Verlag Philipp von Zabern


Ein Blick in die Ausstellung "schuhtick"

Salvatore Ferragamo – Schuhdesigner der Träume

Tuts Vorkammer
Regenbogensandale für Judy Garland von Salvatore Ferragamo, 1938 (Foto: Museo Salvatore Ferragamo, Florenz).
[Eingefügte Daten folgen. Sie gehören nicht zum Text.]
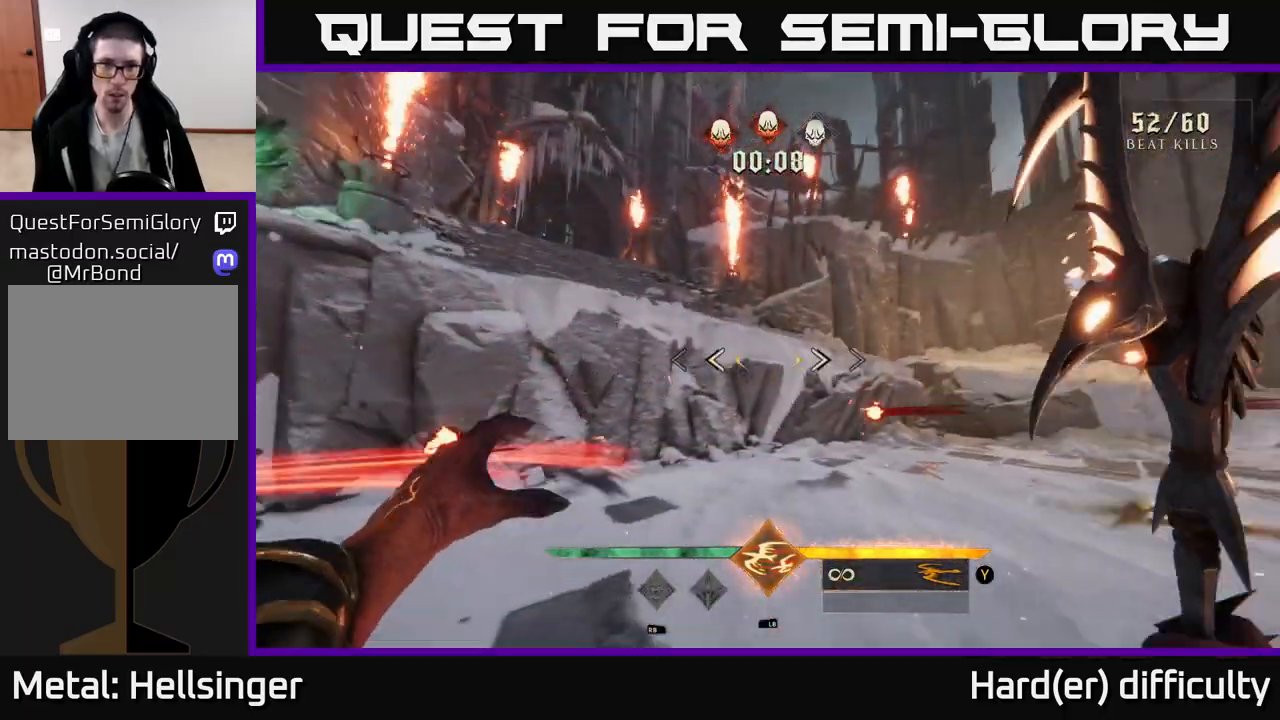
{"buttons": [], "left_stick": "up-right", "right_stick": "center", "events": [[17, "right_stick", "center"], [33, "left_stick", "down-right"], [83, "A", "up"], [233, "left_stick", "right"], [233, "right_stick", "right"], [383, "L2", "down"], [400, "left_stick", "up-right"], [467, "right_stick", "center"], [483, "L2", "up"]]}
Schuhe, Schuhe, Schuhe! Der besonderen Beziehung des Menschen zu seiner Fußbekleidung widmet sich die Ausstellung "schuhtick", die bis zum 11. April 2010 im Überseemuseum Bremen gezeigt wird. Um Ihnen einen Vorgeschmack auf die Exponate der Schau zu geben, präsentieren wir Ihnen jede Woche ein neues Objekt der (Schuh-)Begierde:

Als Neunjähriger soll er sein erstes Paar Schuhe für seine Schwester zur Kommunion gefertigt haben und bereits mit elf Jahren besaß er eine eigene Werkstatt – der Meister des italienischen Schuhdesigns, Salvatore Ferragamo. Mit 16 Jahren ging er nach Amerika und fertigte Maßschuhe für die Filmindustrie. 1927 kehrte er nach Italien zurück und eröffnete in Florenz ein Geschäft, das bis heute im Familienbesitz ist.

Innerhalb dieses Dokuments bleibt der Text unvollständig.